How many bylaw officers does it take to enforce everything from zoning to garbage to parking? Northeastern Ontario Hubs reporter Nick Dunne found out that the two officers employed to do this work in Sault Ste. Marie just can’t keep up with demand. “Everything bylaw-related in the city of 73,000 falls on the shoulders of officers Tyler Bertand and Brant Coulter,” he writes. “Since September 10, the pair has dealt with 891 calls.” By contrast, Toronto has more than 200 bylaw officers, or about one for every 12,000 people. Dunne gets the back story on the city’s bylaw enforcement crunch, and digs up some odd regulations from years past that are still on the books, from throwing snowballs to feeding pigeons.

This weekend on TVO

Saturday, 9 p.m. — Propaganda: The Art of Selling Lies

Throughout history, people have been easily seduced by propaganda in its many forms. Larry Weinstein’s latest documentary traces the art of persuasion from ancient cave drawings to the present age of social media, when we are bombarded by more messages than ever.
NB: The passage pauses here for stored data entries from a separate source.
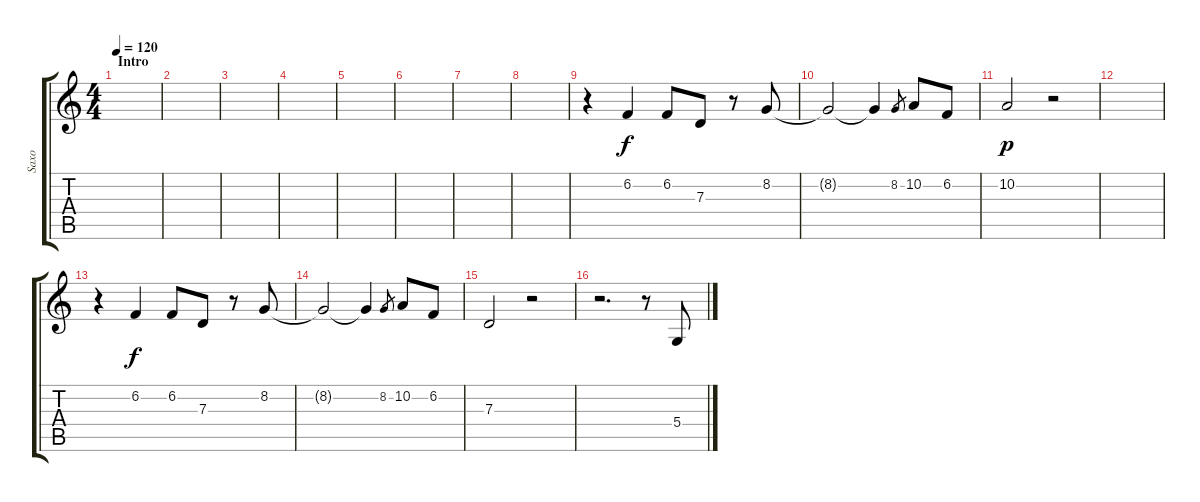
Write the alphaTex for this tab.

\track ("Saxo" "Saxo") {instrument tenorsax}
\staff {score tabs}
\tuning (E4 B3 G3 D3 A2 E2) {hide}
\ts (4 4)
\section ("" "Intro")
\tempo 120
\clef g2
\ks c
|
|
|
|
|
|
|
|
r.4 6.2.4 6.2.8 7.3.8 r.8 8.2.8 |
8.2{t}.2 8.2{t}.4 8.2.8{gr} 10.2.8 6.2.8 |
10.2.2{dy p} r.2 |
|
r.4 6.2.4{dy f} 6.2.8 7.3.8 r.8 8.2.8 |
8.2{t}.2 8.2{t}.4 8.2.8{gr} 10.2.8 6.2.8 |
7.3.2 r.2 |
r.2{d} r.8 5.4.8
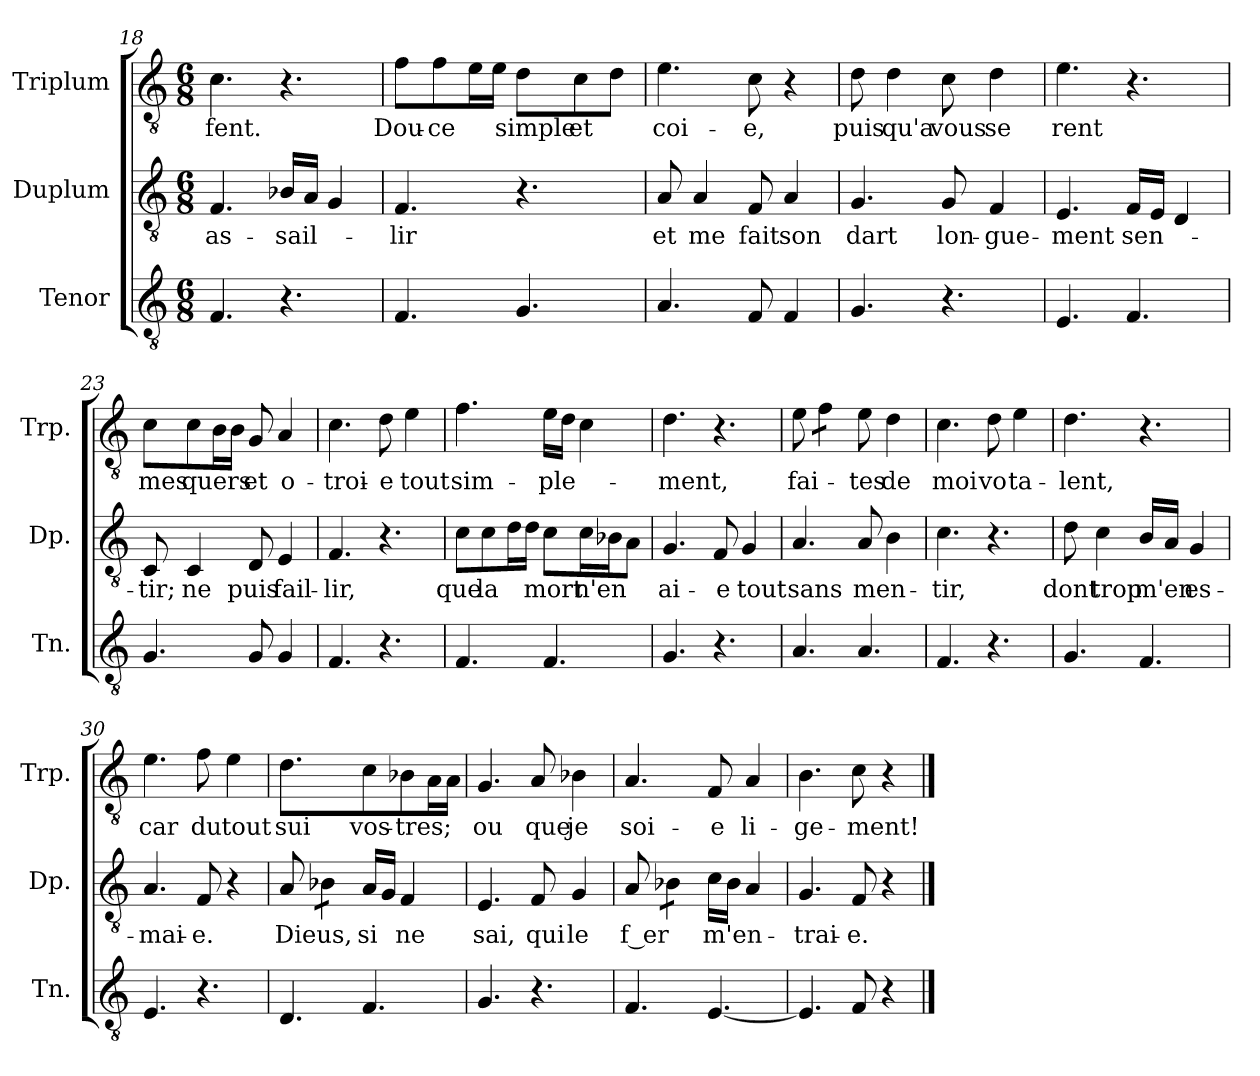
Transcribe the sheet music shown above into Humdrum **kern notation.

**kern	**kern	**text	**kern	**text
*part3	*part2	*part2	*part1	*part1
*staff3	*staff2	*staff2	*staff1	*staff1
*I"Tenor	*I"Duplum	*	*I"Triplum	*
*I'Tn.	*I'Dp.	*	*I'Trp.	*
*clefGv2	*clefGv2	*	*clefGv2	*
*k[]	*k[]	*	*k[]	*
*M6/8	*M6/8	*	*M6/8	*
=18	=18	=18	=18	=18
!	!	!LO:LY:b	!	!LO:LY:b
4.F/	4.F/	as-	4.c\	-fent.
!	!	!LO:LY:b	!	!
4.r	16B-X/LL	-sail-	4.r	.
.	16A/JJ	.	.	.
.	4G/	.	.	.
!!LO:PB:g=z
=19	=19	=19	=19	=19
!	!	!LO:LY:b	!	!LO:LY:b
4.F/	4.F/	-lir	8f\L	Dou-
!	!	!	!	!LO:LY:b
.	.	.	8f\	-ce
*	*	*	*tremolo	*
.	.	.	16e\	.
.	.	.	16e\JJ	.
*	*	*	*Xtremolo	*
!	!	!	!	!LO:LY:b
4.G/	4.r	.	8d\L	simple
!	!	!	!	!LO:LY:b
.	.	.	8c\	et
.	.	.	8d\J	.
=20	=20	=20	=20	=20
!	!	!LO:LY:b	!	!LO:LY:b
4.A/	8A/	et	4.e\	coi-
!	!	!LO:LY:b	!	!
.	4A/	me	.	.
!	!	!LO:LY:b	!	!LO:LY:b
8F/	8F/	fait	8c\	-e,
!	!	!LO:LY:b	!	!
4F/	4A/	son	4r	.
=21	=21	=21	=21	=21
!	!	!LO:LY:b	!	!LO:LY:b
4.G/	4.G/	dart	8d\	puis
!	!	!	!	!LO:LY:b
.	.	.	4d\	qu'a
!	!	!LO:LY:b	!	!LO:LY:b
4.r	8G/	lon-	8c\	vous
!	!	!LO:LY:b	!	!LO:LY:b
.	4F/	-gue-	4d\	se
=22	=22	=22	=22	=22
!	!	!LO:LY:b	!	!LO:LY:b
4.E/	4.E/	-ment	4.e\	rent
!	!	!LO:LY:b	!	!
4.F/	16F/LL	sen-	4.r	.
.	16E/JJ	.	.	.
.	4D/	.	.	.
=23	=23	=23	=23	=23
!	!	!LO:LY:b	!	!LO:LY:b
4.G/	8C/	-tir;	8c\L	mes
!	!	!LO:LY:b	!	!LO:LY:b
.	4C/	ne	8c\	quers
*	*	*	*tremolo	*
.	.	.	16B\	.
.	.	.	16B\JJ	.
*	*	*	*Xtremolo	*
!	!	!LO:LY:b	!	!LO:LY:b
8G/	8D/	puis	8G/	et
!	!	!LO:LY:b	!	!LO:LY:b
4G/	4E/	fail-	4A/	o-
=24	=24	=24	=24	=24
!	!	!LO:LY:b	!	!LO:LY:b
4.F/	4.F/	-lir,	4.c\	-troi-
!	!	!	!	!LO:LY:b
4.r	4.r	.	8d\	-e
!	!	!	!	!LO:LY:b
.	.	.	4e\	tout
!!LO:LB:g=z
=25	=25	=25	=25	=25
!	!	!LO:LY:b	!	!LO:LY:b
4.F/	8c\L	que	4.f\	sim-
!	!	!LO:LY:b	!	!
.	8c\	la	.	.
*	*tremolo	*	*	*
.	16d\	.	.	.
.	16d\JJ	.	.	.
*	*Xtremolo	*	*	*
!	!	!LO:LY:b	!	!LO:LY:b
4.F/	8c\L	mort	16e\LL	-ple-
.	.	.	16d\JJ	.
!	!	!LO:LY:b	!	!
.	16c\L	n'en	4c\	.
.	16B-X\J	.	.	.
.	8A\J	.	.	.
=26	=26	=26	=26	=26
!	!	!LO:LY:b	!	!LO:LY:b
4.G/	4.G/	ai-	4.d\	-ment,
!	!	!LO:LY:b	!	!
4.r	8F/	-e	4.r	.
!	!	!LO:LY:b	!	!
.	4G/	tout	.	.
=27	=27	=27	=27	=27
!	!	!LO:LY:b	!	!LO:LY:b
4.A/	4.A/	sans	8e\	fai-
*	*	*	*tremolo	*
.	.	.	8f\L	.
.	.	.	8f\J	.
*	*	*	*Xtremolo	*
!	!	!LO:LY:b	!	!LO:LY:b
4.A/	8A/	men-	8e\	-tes
!	!	!	!	!LO:LY:b
.	4B\	.	4d\	de
=28	=28	=28	=28	=28
!	!	!LO:LY:b	!	!LO:LY:b
4.F/	4.c\	-tir,	4.c\	moi
!	!	!	!	!LO:LY:b
4.r	4.r	.	8d\	vo
!	!	!	!	!LO:LY:b
.	.	.	4e\	ta-
=29	=29	=29	=29	=29
!	!	!LO:LY:b	!	!LO:LY:b
4.G/	8d\	dont	4.d\	-lent,
!	!	!LO:LY:b	!	!
.	4c\	trop	.	.
!	!	!LO:LY:b	!	!
4.F/	16B/LL	m'en	4.r	.
.	16A/JJ	.	.	.
!	!	!LO:LY:b	!	!
.	4G/	es-	.	.
=30	=30	=30	=30	=30
!	!	!LO:LY:b	!	!LO:LY:b
4.E/	4.A/	-mai-	4.e\	car
!	!	!LO:LY:b	!	!LO:LY:b
4.r	8F/	-e.	8f\	du
!	!	!	!	!LO:LY:b
.	4r	.	4e\	tout
!!LO:LB:g=z
=31	=31	=31	=31	=31
!	!	!LO:LY:b	!	!LO:LY:b
4.D/	8A/	Dieus,	4.d\	sui
*	*tremolo	*	*	*
.	8B-X\L	.	.	.
.	8B-X\J	.	.	.
*	*Xtremolo	*	*	*
!	!	!LO:LY:b	!	!LO:LY:b
4.F/	16A/LL	si	8c\L	vos-
.	16G/JJ	.	.	.
!	!	!LO:LY:b	!	!LO:LY:b
.	4F/	ne	8B-X\	-tres;
*	*	*	*tremolo	*
.	.	.	16A\	.
.	.	.	16A\JJ	.
*	*	*	*Xtremolo	*
=32	=32	=32	=32	=32
!	!	!LO:LY:b	!	!LO:LY:b
4.G/	4.E/	sai,	4.G/	ou
!	!	!LO:LY:b	!	!LO:LY:b
4.r	8F/	qui	8A/	que
!	!	!LO:LY:b	!	!LO:LY:b
.	4G/	le	4B-X\	je
=33	=33	=33	=33	=33
!	!	!LO:LY:b	!	!LO:LY:b
4.F/	8A/	f er	4.A/	soi-
*	*tremolo	*	*	*
.	8B-X\L	.	.	.
.	8B-X\J	.	.	.
*	*Xtremolo	*	*	*
!	!	!LO:LY:b	!	!LO:LY:b
[4.E/	16c\LL	m'en-	8F/	-e
.	16B-\JJ	.	.	.
!	!	!	!	!LO:LY:b
.	4A/	.	4A/	li-
=34	=34	=34	=34	=34
!	!	!LO:LY:b	!	!LO:LY:b
4.E/]	4.G/	-trai-	4.B\	-ge-
!	!	!LO:LY:b	!	!LO:LY:b
8F/	8F/	-e.	8c\	-ment!
4r	4r	.	4r	.
==	==	==	==	==
*-	*-	*-	*-	*-
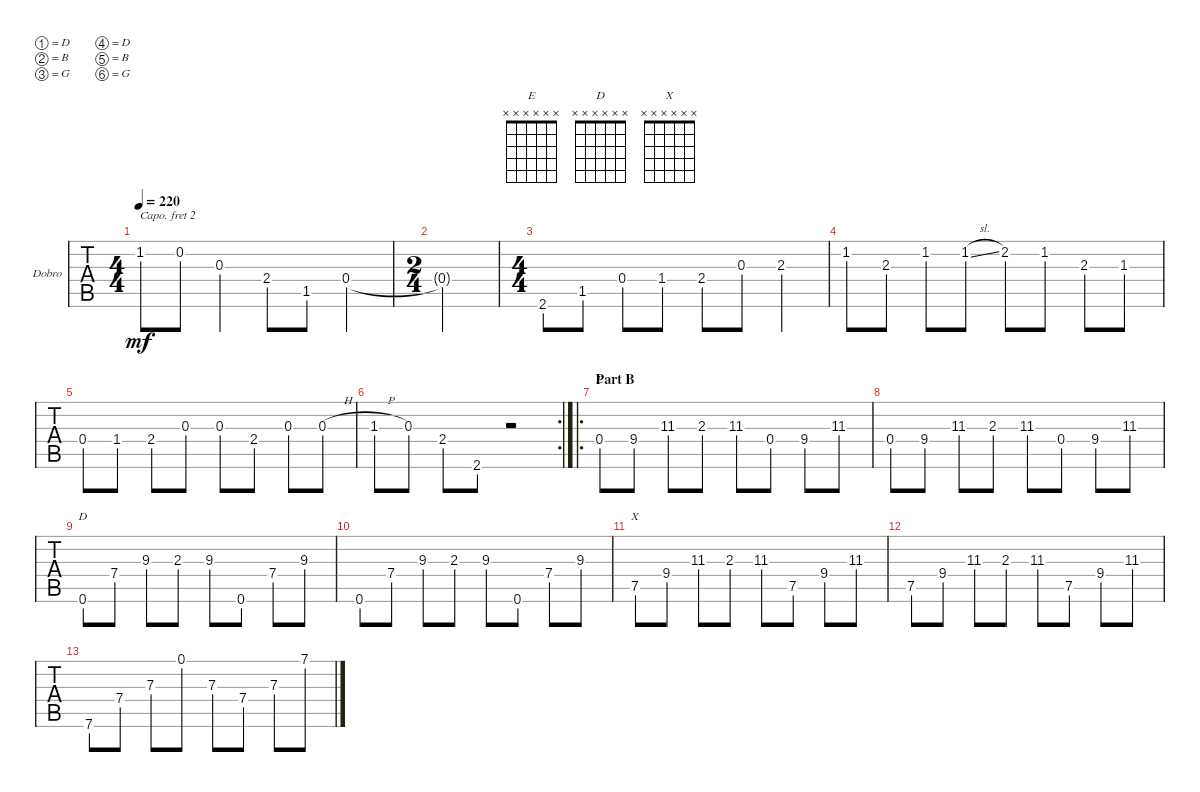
\defaultSystemsLayout 4
\bracketExtendMode groupsimilarinstruments
\firstSystemTrackNameOrientation horizontal
\otherSystemsTrackNameOrientation horizontal
\track ("Dobro" "Dobro") {solo instrument acousticguitarsteel}
\staff {tabs}
\capo 2
\tuning (D4 B3 G3 D3 B2 G2)
\chord ("E" x x x x x x)
\chord ("D" x x x x x x)
\chord ("X" x x x x x x)
\ts (4 4)
\tempo 220
\clef g2
\ks c
1.2.8{dy mf} 0.2.8 0.3.4 2.4.8 1.5.8 0.4.4 |
\ts (2 4)
0.4{t}.2 |
\ts (4 4)
2.6.8 1.5.8 0.4.8 1.4.8 2.4.8 0.3.8 2.3.4 |
1.2.8 2.3.8 1.2.8 1.2{sl}.8 2.2.8 1.2.8 2.3.8 1.3.8 |
0.4.8 1.4.8 2.4.8 0.3.8 0.3.8 2.4.8 0.3.8 0.3{h}.8 |
\rc 2
1.3{h}.8 0.3.8 2.4.8 2.6.8 r.2 |
\ro
\section ("" "Part B")
0.4.8{ch "E"} 9.4.8 11.3.8 2.3.8 11.3.8 0.4.8 9.4.8 11.3.8 |
0.4.8 9.4.8 11.3.8 2.3.8 11.3.8 0.4.8 9.4.8 11.3.8 |
0.6.8{ch "D"} 7.4.8 9.3.8 2.3.8 9.3.8 0.6.8 7.4.8 9.3.8 |
0.6.8 7.4.8 9.3.8 2.3.8 9.3.8 0.6.8 7.4.8 9.3.8 |
7.5.8{ch "X"} 9.4.8 11.3.8 2.3.8 11.3.8 7.5.8 9.4.8 11.3.8 |
7.5.8 9.4.8 11.3.8 2.3.8 11.3.8 7.5.8 9.4.8 11.3.8 |
7.6.8 7.4.8 7.3.8 0.1.8 7.3.8 7.4.8 7.3.8 7.1.8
Contemporary artists, including Kent Monkman, Shepard Fairey, and Ai Weiwei, are featured in this TVO Original documentary.

Sunday, 9 p.m. — Northern Gold

This two-part series profiles the gold-rush history of Timmins. Founded by immigrants and prospectors in the early 20th century, the northern Ontario town’s nascent mining industry spawned legends of bootlegging and gangsters — but a lot has changed since then. Today the city faces mine closures as residents embrace an uncertain future with strength, resilience, and fortitude.

From the archive

December 1986 — Road trip! From Parry Sound to London


The Festival of the Sound is an annual celebration of classical and chamber music that has taken place every summer in Parry Sound since 1979, attracting musicians from around the world to the shores of Georgian Bay. In December 1986, they took the show on the road, travelling to performances in Great Britain. This episode of People Patterns follows a string quartet, clarinetist, and two opera singers during rehearsals and performances from Parry Sound to London and Oxford.